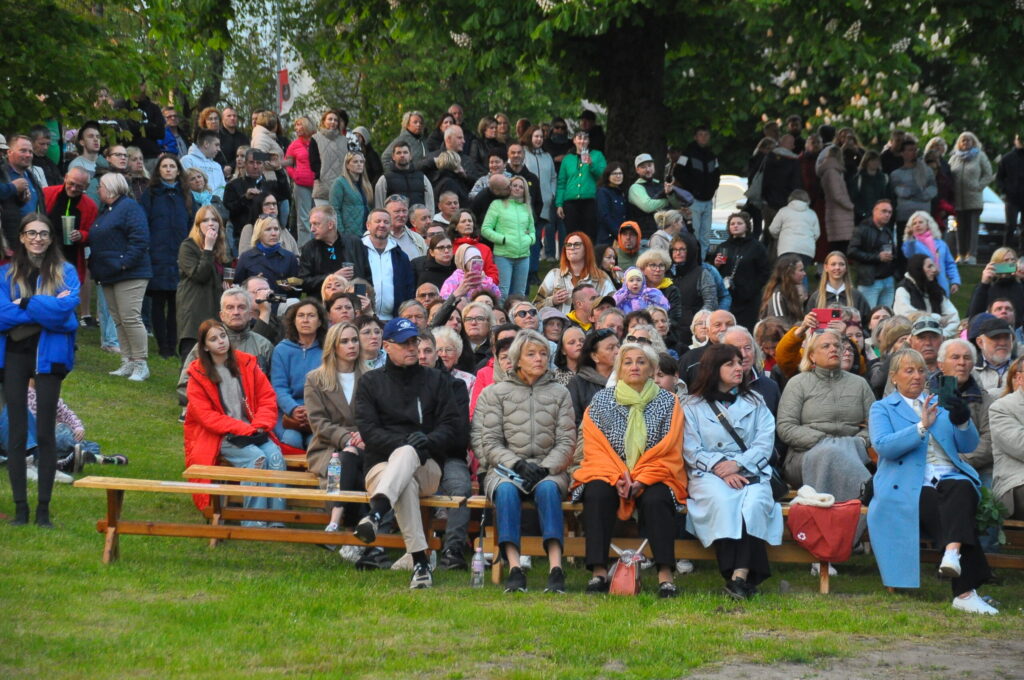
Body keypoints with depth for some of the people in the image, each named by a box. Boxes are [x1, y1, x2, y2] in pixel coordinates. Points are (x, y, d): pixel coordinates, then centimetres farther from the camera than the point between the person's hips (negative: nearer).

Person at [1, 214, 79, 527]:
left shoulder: (65, 272, 2)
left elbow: (66, 308, -14)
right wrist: (45, 308, -12)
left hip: (49, 356, -2)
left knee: (45, 433, 1)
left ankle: (43, 509, 5)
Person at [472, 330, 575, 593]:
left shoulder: (559, 393, 15)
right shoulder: (495, 393, 11)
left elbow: (566, 442, 7)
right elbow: (489, 442, 3)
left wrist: (545, 468, -11)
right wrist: (517, 464, -14)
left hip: (548, 469, 0)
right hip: (504, 467, 0)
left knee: (548, 488, -35)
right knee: (506, 490, -35)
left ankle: (556, 568, -46)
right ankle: (514, 569, -45)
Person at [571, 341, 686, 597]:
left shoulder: (667, 402, 6)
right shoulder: (601, 400, 8)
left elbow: (669, 452, 0)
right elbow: (595, 449, 2)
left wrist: (642, 480, -16)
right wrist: (617, 477, -15)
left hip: (653, 477, -1)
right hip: (608, 473, 1)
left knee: (656, 499, -33)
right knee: (597, 495, -32)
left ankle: (665, 575, -36)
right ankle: (599, 572, -34)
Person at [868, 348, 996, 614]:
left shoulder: (940, 404, 26)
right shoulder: (883, 409, 15)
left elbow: (968, 446, 15)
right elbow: (883, 446, -6)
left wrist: (963, 422, -7)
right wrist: (922, 427, -16)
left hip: (949, 479, 4)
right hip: (909, 487, -3)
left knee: (961, 490, -35)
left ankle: (952, 553, -59)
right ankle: (966, 591, -43)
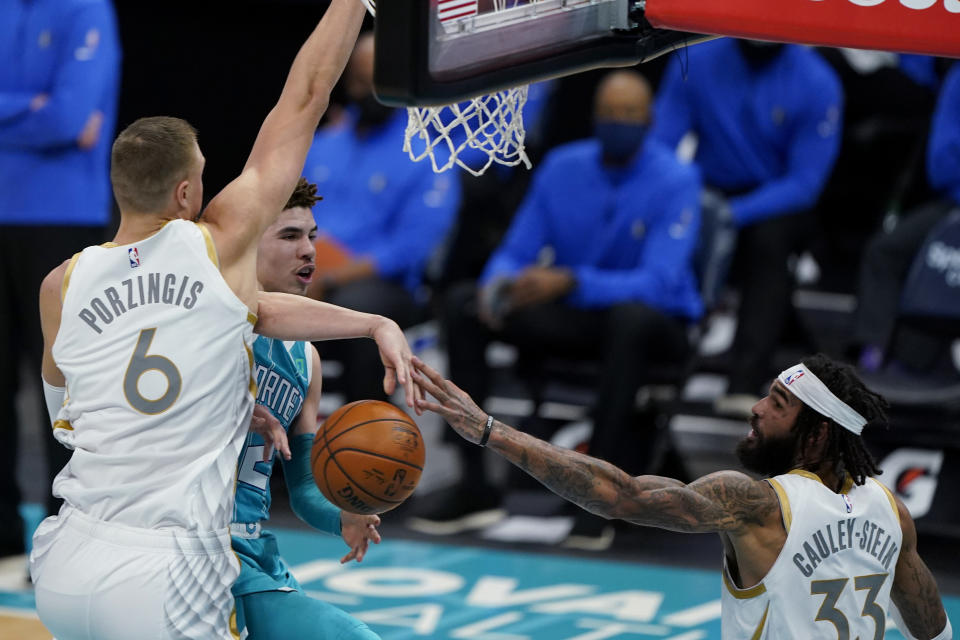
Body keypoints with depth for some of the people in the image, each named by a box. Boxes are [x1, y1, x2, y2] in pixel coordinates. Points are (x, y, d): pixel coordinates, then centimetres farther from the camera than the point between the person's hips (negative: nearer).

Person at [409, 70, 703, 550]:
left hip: (654, 324, -5)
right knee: (463, 304, -15)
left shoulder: (675, 182, -14)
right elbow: (516, 253, 2)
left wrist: (571, 281, -41)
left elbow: (656, 284, -25)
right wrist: (499, 284, -24)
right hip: (572, 316, 5)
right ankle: (474, 487, -16)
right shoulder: (562, 168, 1)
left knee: (631, 315, -41)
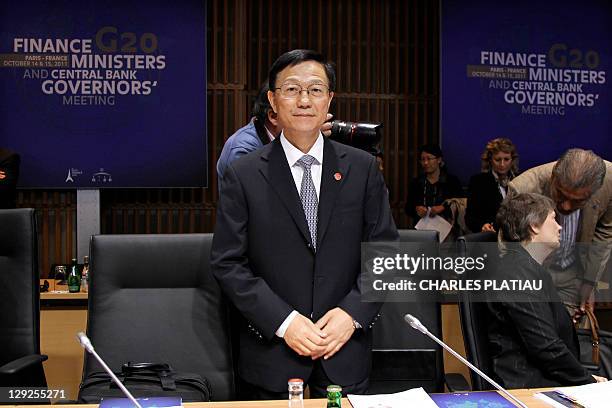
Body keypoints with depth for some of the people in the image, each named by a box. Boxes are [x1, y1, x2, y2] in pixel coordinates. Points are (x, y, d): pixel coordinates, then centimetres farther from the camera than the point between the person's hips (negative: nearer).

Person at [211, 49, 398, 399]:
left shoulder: (363, 168, 0)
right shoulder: (243, 175, -5)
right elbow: (228, 263, -6)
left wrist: (353, 312, -10)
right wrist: (283, 321, -14)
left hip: (346, 348, 2)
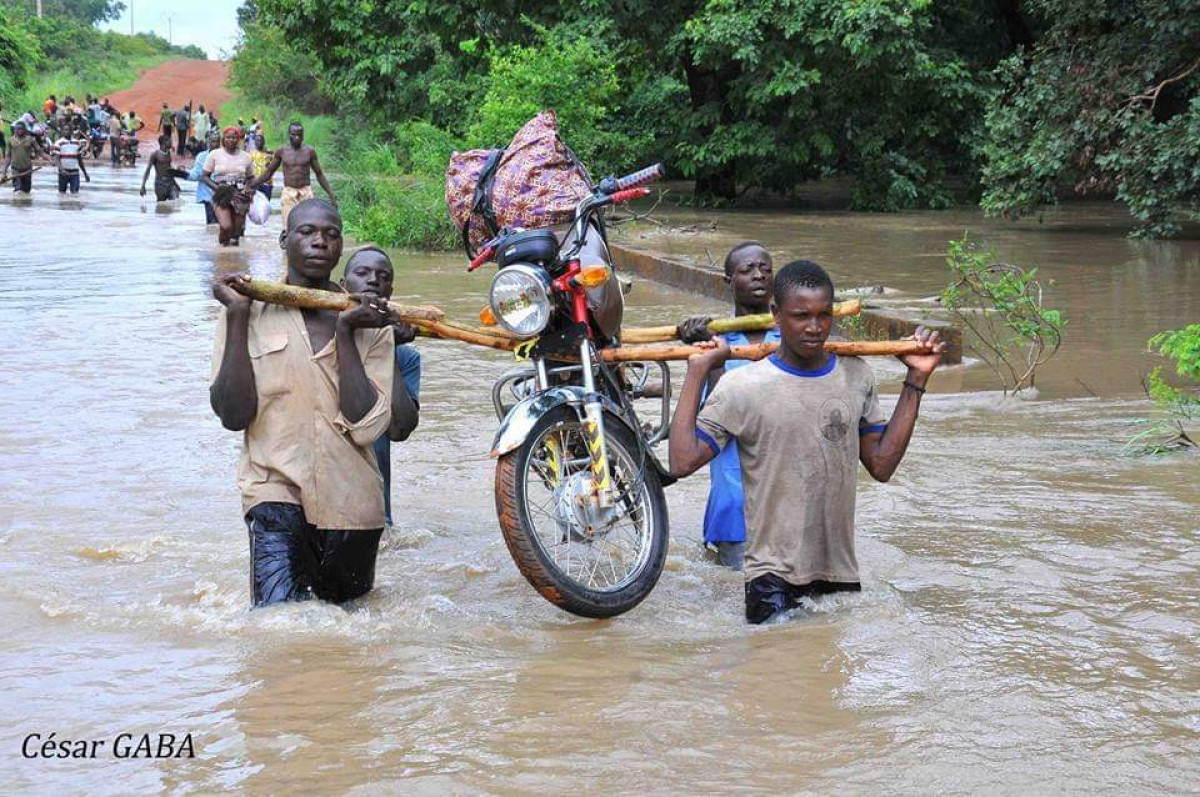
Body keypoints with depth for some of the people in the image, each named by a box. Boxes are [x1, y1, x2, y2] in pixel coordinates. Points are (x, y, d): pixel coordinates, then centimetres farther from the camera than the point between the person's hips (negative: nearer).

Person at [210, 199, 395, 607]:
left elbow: (366, 426, -10)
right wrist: (238, 318, -13)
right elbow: (233, 415, -11)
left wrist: (344, 333, -13)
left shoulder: (370, 324, 3)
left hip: (350, 501, 3)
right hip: (278, 488, -3)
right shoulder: (253, 311, 0)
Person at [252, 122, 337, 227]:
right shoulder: (281, 151, 3)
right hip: (288, 194, 0)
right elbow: (269, 173, 13)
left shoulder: (309, 151, 3)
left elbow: (320, 175, 10)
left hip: (306, 193, 0)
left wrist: (332, 195, 5)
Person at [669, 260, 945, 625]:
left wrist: (916, 381, 6)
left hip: (842, 573, 5)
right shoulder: (743, 387, -8)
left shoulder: (856, 376, 7)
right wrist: (697, 373, -11)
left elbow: (881, 465, 7)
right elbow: (683, 462, -13)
━━━━━━
#### Task
In the entries above, every line from the line with "right knee: (506, 490, -35)" to the line with "left hip: (346, 348, 2)" is to be printed exactly, with both ends included and pictures excluded.

#### Result of this exercise
right knee: (506, 490, -35)
left ankle: (556, 568, -46)
right ankle: (514, 569, -45)
Person at [571, 341, 686, 597]:
left shoulder: (667, 402, 6)
right shoulder: (601, 400, 8)
left elbow: (669, 452, 0)
right elbow: (595, 449, 2)
left wrist: (642, 480, -16)
right wrist: (617, 477, -15)
left hip: (653, 477, -1)
right hip: (608, 473, 1)
left knee: (656, 499, -33)
right knee: (597, 495, -32)
left ankle: (665, 575, -36)
right ankle: (599, 572, -34)
Person at [868, 348, 996, 614]:
left shoulder: (940, 404, 26)
right shoulder: (883, 409, 15)
left elbow: (968, 446, 15)
right elbow: (883, 446, -6)
left wrist: (963, 422, -7)
right wrist: (922, 427, -16)
left hip: (949, 479, 4)
right hip: (909, 487, -3)
left knee: (961, 490, -35)
left ankle: (952, 553, -59)
right ankle: (966, 591, -43)
Body keypoints with depth for some of the people in the image, each named by a box. Boxes are [x1, y1, x2, y2] in pixel coordinates. Points are (x, y, d): pixel coordinates, then centimetres farther from the camera than the point between the person's hips (negative: nearer).

Person at [409, 70, 703, 550]:
left hip: (654, 324, -5)
right knee: (463, 304, -15)
left shoulder: (675, 182, -14)
right elbow: (516, 253, 2)
left wrist: (571, 281, -41)
left elbow: (656, 284, -25)
right wrist: (499, 284, -24)
right hip: (572, 316, 5)
right ankle: (474, 487, -16)
right shoulder: (562, 168, 1)
left knee: (631, 315, -41)
Body keypoints with depth for some of the people in the image, each named by a box. Boxes are [x1, y1, x2, y2] in pixel coordinates. Points are (x, y, d): pixel coordinates, then centimetres farther from the camera than the point between the person's hips (negative: nearer).

Person at [211, 49, 398, 399]:
left shoulder: (363, 168, 0)
right shoulder: (243, 175, -5)
right elbow: (228, 263, -6)
left wrist: (353, 312, -10)
right wrist: (283, 321, -14)
left hip: (346, 348, 2)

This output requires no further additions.